Jumat, 29 Januari 2016 0 komentar

FILOSOFI HIDUP KAYU MATI




Suatu siang menjelang senja  kala menepi ke bibir Samudera Hindia. Terik panas sedang klimaks di lepas pukul lima belas.

Biru selayang pandang, tiada kawanan Camar terbang sejauh mata  ke kaki Horizon. Entah, tapi pantai ini jarang dicumbui kawanan burung Camar.

Gulungan ombak berlomba-lomba menggapai bibir pantai. Pasir putih kotor membentang. Banyak sampah menodai kemilau beribu butir pasir yang seharusnya berkilau saat dipermainkan berkas sinar Surya.

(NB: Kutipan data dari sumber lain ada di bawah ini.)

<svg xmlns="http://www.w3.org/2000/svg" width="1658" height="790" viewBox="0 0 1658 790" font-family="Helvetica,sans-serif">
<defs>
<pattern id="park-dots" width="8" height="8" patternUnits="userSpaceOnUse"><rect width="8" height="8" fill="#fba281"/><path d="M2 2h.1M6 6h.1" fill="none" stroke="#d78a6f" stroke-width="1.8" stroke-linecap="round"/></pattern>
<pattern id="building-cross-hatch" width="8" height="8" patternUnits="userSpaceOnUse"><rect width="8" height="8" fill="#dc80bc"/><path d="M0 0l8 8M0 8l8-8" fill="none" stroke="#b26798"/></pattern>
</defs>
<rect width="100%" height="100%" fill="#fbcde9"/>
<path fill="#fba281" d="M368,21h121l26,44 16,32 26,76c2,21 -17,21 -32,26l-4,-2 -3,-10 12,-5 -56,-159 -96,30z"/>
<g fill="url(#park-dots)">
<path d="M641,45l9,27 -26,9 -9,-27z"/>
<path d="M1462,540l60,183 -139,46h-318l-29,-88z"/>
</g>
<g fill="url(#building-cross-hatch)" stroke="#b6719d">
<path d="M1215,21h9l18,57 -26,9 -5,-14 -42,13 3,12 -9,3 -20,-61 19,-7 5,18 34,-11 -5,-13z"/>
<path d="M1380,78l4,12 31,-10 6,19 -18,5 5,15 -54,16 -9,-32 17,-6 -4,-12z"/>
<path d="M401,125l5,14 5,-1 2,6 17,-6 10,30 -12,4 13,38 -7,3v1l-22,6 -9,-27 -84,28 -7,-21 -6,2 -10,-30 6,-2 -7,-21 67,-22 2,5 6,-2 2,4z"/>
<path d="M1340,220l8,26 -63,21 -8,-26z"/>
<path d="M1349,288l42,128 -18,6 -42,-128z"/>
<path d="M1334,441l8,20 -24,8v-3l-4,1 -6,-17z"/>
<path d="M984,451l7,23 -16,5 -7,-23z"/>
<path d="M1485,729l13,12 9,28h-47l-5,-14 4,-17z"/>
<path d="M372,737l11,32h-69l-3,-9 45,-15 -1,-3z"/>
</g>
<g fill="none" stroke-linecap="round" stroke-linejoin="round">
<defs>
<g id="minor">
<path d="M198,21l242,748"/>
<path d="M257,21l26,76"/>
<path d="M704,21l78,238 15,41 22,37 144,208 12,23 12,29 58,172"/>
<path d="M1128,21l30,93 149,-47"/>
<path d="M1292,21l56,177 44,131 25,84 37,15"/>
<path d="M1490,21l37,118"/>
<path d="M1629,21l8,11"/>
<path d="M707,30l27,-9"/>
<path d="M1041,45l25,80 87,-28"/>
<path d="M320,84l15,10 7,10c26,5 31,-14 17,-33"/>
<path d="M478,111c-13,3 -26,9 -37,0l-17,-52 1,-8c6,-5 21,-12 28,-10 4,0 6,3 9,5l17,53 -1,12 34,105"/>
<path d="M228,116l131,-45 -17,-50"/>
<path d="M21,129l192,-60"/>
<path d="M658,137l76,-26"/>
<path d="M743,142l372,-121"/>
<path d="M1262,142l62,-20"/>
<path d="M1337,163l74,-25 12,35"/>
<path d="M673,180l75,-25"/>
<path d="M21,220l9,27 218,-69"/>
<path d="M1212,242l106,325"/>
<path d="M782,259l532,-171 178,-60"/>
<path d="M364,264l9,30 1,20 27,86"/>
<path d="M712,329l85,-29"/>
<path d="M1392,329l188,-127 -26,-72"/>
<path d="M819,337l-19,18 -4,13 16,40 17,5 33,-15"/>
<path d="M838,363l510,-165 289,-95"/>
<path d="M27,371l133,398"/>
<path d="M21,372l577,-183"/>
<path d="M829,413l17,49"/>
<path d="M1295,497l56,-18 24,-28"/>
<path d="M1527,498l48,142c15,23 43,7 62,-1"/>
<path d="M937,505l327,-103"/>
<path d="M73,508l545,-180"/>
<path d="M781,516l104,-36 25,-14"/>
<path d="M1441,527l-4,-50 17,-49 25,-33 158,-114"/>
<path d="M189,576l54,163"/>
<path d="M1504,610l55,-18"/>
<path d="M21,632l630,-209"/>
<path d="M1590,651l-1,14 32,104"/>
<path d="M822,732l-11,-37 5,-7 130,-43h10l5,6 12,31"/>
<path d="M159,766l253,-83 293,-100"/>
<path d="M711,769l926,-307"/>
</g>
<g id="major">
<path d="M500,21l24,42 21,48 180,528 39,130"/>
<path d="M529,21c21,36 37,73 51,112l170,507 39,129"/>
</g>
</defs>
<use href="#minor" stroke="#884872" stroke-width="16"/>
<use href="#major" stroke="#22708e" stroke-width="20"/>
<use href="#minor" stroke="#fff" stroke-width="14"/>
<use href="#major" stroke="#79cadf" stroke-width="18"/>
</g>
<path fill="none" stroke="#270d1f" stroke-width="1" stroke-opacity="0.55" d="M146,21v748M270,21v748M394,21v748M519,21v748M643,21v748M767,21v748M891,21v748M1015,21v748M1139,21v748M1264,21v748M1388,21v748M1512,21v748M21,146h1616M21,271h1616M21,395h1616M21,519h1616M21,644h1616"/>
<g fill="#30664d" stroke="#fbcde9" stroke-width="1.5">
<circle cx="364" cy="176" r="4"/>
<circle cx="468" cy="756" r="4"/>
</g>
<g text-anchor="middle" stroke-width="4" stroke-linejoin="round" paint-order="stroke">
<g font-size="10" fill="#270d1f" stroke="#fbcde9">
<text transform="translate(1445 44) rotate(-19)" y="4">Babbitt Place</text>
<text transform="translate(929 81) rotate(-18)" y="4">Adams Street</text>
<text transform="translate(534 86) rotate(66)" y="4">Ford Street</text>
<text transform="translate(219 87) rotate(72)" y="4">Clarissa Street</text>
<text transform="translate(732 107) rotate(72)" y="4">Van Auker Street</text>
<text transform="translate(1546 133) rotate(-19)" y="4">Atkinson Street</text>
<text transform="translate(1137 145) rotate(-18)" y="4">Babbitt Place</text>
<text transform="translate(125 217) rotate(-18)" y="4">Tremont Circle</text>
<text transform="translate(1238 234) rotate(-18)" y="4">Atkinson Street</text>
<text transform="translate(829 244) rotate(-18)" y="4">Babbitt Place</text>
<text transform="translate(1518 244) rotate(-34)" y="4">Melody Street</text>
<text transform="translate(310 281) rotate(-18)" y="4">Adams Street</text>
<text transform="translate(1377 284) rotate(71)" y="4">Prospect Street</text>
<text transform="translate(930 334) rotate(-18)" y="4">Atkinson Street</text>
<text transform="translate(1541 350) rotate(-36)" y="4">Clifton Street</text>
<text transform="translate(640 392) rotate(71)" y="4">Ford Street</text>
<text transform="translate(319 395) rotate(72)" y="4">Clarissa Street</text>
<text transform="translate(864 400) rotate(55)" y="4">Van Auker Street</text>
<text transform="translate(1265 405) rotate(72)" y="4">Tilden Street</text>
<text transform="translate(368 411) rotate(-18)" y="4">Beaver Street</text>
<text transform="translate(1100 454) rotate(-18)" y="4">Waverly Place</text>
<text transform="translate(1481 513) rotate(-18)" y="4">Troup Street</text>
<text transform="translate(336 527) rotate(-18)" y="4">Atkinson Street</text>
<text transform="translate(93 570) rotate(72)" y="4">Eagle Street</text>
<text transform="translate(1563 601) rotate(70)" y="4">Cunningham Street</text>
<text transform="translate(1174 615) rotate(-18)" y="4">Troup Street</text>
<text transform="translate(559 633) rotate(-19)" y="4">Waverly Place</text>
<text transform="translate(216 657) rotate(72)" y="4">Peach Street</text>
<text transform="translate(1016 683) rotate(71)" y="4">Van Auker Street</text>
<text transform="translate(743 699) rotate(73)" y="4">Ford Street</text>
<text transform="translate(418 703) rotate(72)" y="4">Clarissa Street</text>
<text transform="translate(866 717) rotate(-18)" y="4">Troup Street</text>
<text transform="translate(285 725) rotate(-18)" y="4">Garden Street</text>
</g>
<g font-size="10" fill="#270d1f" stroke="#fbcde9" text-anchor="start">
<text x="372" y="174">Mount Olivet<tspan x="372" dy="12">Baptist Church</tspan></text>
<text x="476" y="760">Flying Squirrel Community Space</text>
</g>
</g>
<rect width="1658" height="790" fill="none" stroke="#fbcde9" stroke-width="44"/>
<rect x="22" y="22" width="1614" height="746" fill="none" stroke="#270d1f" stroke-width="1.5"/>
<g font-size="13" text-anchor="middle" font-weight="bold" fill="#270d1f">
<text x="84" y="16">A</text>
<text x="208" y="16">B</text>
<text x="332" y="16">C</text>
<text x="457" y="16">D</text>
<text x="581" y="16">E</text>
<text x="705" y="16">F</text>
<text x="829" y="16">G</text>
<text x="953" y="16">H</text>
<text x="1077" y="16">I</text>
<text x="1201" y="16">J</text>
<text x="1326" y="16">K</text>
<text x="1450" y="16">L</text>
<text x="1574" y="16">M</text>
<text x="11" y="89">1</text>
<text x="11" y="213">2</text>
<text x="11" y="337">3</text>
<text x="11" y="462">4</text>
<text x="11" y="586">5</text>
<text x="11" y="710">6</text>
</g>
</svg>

Dan, di suatu perhentian, tergolek sebatang kayu tua. Mati. Entah darimana asalnya, yang jelas, dia dilahirkan juga dari Rahim Ibu Bumi. Jelas, dia kuat. Tapi kini dia mati. Tak lebih dari sebatang kayu tua, yang entah nanti kan jadi kayu bakar atau dibiarkan terkikis habis, yang jelas dia kan kembali menyatu dengan rahim Ibu Bumi. Di saat yang sama, Ibu Bumi melahirkan lagi kayu baru, dan kehidupan baru pun berlanjut.

Kehidupan telah memilihnya. Demikianpun kematian setia menantinya. Dia bahagia kala musim penghujan, dia menderita kala harus menahan lapar saat kemarau. Dia menjalani setiap detik Hidupnya, dan pastinya dia tetap berjuang untuk bertahan hidup dengan mekanisme kerja keras Akar.
Hingga tiba momentum perpisahan dengan Hidup. Telah habis waktunya. Dan dia kembali ke Rahim Ibu Bumi. Entah suatu ketika dia kan lahir kembali. Biarlah reinkarnasinya menjadi Rahasia Ibu Bumi.
Sampaikan salamku untuk Sang Arsitek Kehidupan, wahai Kayu Mati.